EXERCISE: Could you return the lines below exactly, from the first line up to and including the line that holds "to cancel the"?

SUPPLIED DATA:
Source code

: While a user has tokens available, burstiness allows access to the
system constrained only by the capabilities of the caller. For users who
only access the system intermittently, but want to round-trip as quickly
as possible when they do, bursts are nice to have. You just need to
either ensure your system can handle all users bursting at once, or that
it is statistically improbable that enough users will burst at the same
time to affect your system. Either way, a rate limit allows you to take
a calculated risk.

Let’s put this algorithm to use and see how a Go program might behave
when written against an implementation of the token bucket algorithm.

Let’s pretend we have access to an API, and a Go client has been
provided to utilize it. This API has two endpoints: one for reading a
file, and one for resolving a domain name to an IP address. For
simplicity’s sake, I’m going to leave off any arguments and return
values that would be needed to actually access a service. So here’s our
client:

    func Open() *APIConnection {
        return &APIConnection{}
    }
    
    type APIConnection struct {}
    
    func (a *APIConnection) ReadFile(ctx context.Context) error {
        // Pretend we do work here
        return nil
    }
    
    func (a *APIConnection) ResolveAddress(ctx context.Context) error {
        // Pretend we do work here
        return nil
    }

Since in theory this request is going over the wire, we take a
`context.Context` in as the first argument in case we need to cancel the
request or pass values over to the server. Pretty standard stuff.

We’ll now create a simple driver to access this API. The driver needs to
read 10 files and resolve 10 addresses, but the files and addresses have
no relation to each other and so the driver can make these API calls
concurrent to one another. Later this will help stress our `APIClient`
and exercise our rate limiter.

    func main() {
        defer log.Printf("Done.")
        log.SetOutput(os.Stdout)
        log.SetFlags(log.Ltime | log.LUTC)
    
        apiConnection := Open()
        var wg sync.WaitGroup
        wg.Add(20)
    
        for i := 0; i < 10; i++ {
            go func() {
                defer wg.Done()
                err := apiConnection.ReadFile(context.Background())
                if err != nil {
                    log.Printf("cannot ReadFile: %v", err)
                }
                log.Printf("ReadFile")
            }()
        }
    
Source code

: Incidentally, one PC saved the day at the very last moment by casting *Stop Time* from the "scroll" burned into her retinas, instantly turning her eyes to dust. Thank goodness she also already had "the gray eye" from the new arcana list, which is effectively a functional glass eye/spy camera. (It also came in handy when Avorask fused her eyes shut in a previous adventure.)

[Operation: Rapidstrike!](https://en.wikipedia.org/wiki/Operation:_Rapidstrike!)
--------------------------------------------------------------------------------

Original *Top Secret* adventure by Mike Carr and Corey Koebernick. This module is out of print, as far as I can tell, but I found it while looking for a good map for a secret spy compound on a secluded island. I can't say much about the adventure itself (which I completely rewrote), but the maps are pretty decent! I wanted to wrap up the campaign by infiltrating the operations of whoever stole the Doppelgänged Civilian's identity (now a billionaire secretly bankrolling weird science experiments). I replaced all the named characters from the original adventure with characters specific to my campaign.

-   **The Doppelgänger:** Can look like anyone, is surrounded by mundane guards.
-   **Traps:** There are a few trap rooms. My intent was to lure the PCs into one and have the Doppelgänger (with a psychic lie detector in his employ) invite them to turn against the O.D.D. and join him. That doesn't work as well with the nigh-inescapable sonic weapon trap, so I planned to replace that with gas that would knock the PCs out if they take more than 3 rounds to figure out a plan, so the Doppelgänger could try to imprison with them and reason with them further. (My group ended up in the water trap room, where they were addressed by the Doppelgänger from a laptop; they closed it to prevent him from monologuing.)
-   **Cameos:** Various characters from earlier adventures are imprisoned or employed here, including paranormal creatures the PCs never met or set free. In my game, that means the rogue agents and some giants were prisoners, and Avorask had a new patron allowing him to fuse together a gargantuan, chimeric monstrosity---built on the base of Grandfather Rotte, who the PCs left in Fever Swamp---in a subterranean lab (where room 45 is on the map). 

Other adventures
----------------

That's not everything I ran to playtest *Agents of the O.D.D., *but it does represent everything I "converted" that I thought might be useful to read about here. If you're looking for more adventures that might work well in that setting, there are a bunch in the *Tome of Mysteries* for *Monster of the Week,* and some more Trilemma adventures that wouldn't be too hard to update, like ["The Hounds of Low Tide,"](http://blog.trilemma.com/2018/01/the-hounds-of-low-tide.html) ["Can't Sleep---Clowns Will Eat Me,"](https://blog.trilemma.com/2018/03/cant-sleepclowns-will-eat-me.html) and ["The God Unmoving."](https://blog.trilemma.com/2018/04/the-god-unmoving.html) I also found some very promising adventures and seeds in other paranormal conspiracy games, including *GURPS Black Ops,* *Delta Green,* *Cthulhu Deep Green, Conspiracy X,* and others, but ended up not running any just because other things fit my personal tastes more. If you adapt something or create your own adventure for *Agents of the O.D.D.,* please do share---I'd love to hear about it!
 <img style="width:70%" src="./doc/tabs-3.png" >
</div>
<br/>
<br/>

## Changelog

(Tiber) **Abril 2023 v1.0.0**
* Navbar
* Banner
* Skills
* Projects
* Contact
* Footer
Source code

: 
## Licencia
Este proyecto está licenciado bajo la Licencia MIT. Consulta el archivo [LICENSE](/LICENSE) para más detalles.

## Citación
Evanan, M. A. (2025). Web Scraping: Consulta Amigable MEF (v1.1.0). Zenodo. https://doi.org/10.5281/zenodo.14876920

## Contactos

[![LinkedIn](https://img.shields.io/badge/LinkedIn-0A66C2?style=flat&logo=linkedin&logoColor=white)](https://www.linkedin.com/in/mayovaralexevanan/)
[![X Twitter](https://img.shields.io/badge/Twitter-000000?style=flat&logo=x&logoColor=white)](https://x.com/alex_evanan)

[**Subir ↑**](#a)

SOLUTION TO THE PROBLEM:
Source code

: While a user has tokens available, burstiness allows access to the
system constrained only by the capabilities of the caller. For users who
only access the system intermittently, but want to round-trip as quickly
as possible when they do, bursts are nice to have. You just need to
either ensure your system can handle all users bursting at once, or that
it is statistically improbable that enough users will burst at the same
time to affect your system. Either way, a rate limit allows you to take
a calculated risk.

Let’s put this algorithm to use and see how a Go program might behave
when written against an implementation of the token bucket algorithm.

Let’s pretend we have access to an API, and a Go client has been
provided to utilize it. This API has two endpoints: one for reading a
file, and one for resolving a domain name to an IP address. For
simplicity’s sake, I’m going to leave off any arguments and return
values that would be needed to actually access a service. So here’s our
client:

    func Open() *APIConnection {
        return &APIConnection{}
    }
    
    type APIConnection struct {}
    
    func (a *APIConnection) ReadFile(ctx context.Context) error {
        // Pretend we do work here
        return nil
    }
    
    func (a *APIConnection) ResolveAddress(ctx context.Context) error {
        // Pretend we do work here
        return nil
    }

Since in theory this request is going over the wire, we take a
`context.Context` in as the first argument in case we need to cancel the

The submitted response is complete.